The Real Meaning Of The Soviet Russian Flag

If memes have taught us anything about Soviet Russia, it's that the flag flies you. That's because it flies in the face of individual freedoms. The crimson banner bears a hammer and sickle with a star and has become synonymous with the oppression behind the Iron Curtain and the iron fist of Joseph Stalin (whose last name fittingly means "man of steel" in Russian). But as history will remind us, a symbol isn't as simple as its most salient associations, and once upon a time, the notorious hammer and sickle stood for something greater.

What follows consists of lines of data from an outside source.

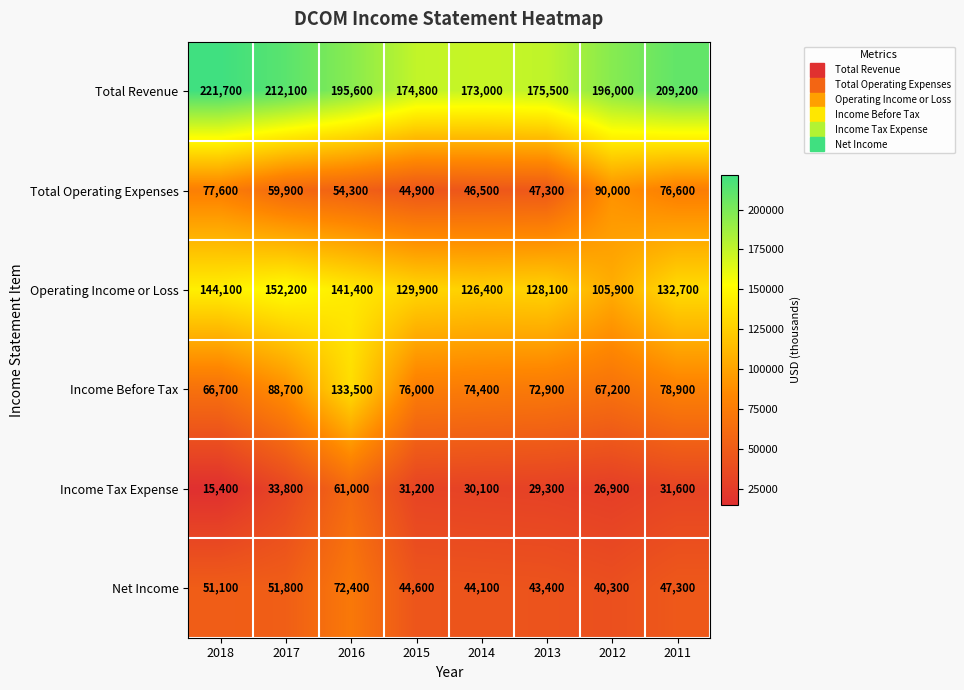

What is the difference between the Operating Income or Loss values at 2016 and 2011?

8700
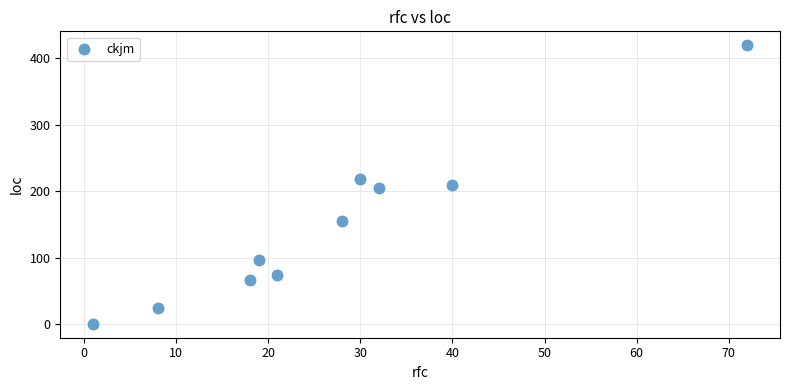

What is the range of Y values (max minus min)?

418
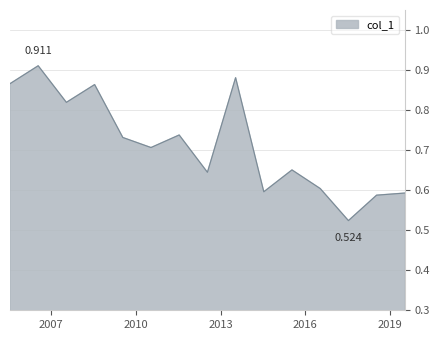

What is the difference between the maximum and minimum values?

0.4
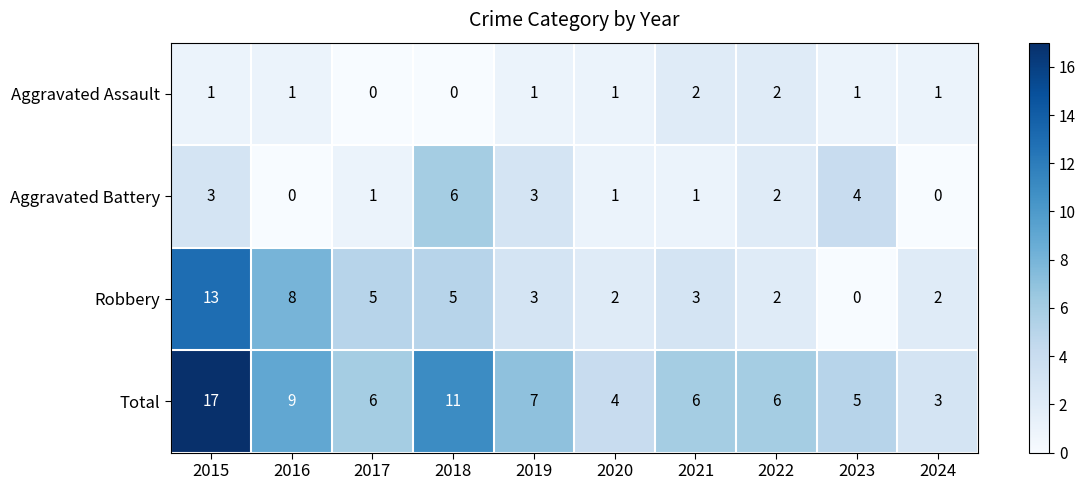

What is the total value across all series at 2023?

10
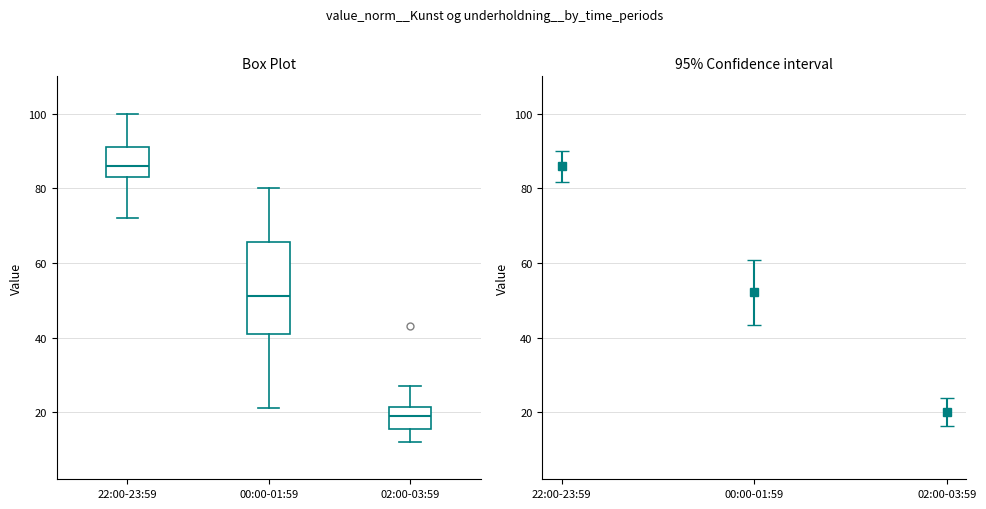

Where is the lower edge of the box for 22:00-23:59 on the y-axis? The values are not printed on the chart, so give them approximately, as read against the axis.

84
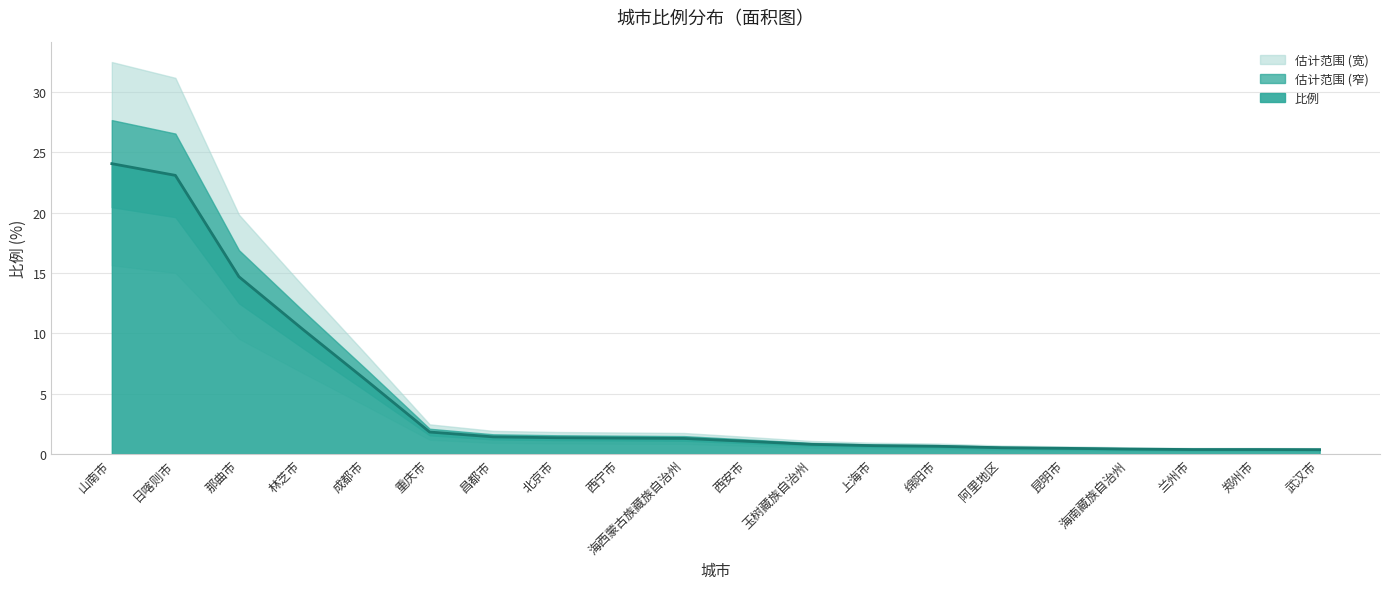

Reading left to right, what are all the values shown in this chart?

24.1	23.1	14.7	10.3	6.1	1.8	1.4	1.4	1.3	1.3	1.1	0.8	0.7	0.6	0.5	0.5	0.4	0.4	0.4	0.4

Red, white, and sacre bleu

The Soviet flag is partly rooted in the French Revolution. Per Britannica, French revolutionaries used a plain red flag to represent the rights of the masses and opposition to autocratic rule. Both sentiments were echoed in the Russian Revolution, and according to author Paul Spicker, the French Revolution's pursuits of liberty, quality, and fraternity "heavily influenced" Marxism. Red flags took on an explicitly socialist meaning in 1871 when the Paris Commune adopted the Red Banner as an emblem of socialist movements throughout Europe. Per the Independent, in 1889, Irish activist Jim Connell penned "The Red Flag," a song which explicitly couches the crimson banner in terms of socialist solidarity. It mentions the French, Germans, and Russians who embrace the banner, which flies in the face of "the rich man's frown."

The rise of the Soviet flag

The Soviet Union bloomed like a bloody rose after the 1917 Russian Revolution toppled the Romanov dynasty, per History. The Bolshevik-led Red Army brandished the Red Banner and would spill plenty of red during a civil war with the White Army, which was comprised by capitalists, monarchists, and people who advocated alternative forms of socialism. After a string of executions known as the Red Terror, the Bolsheviks prevailed and instituted the Soviet Union in 1921. 

The Soviet flag design was outlined in the subsequent constitution and unfurled in 1924, according to Britannica. The hammer and sickle were symbolic nods to workers and peasants while the star signaled "the ultimate goal of global communist victory." But rather than fighting the good fight for the downtrodden, the Soviet Union became the oppressive boot on the neck of the people, deviating from socialism and descending into a flaming red hell of totalitarianism.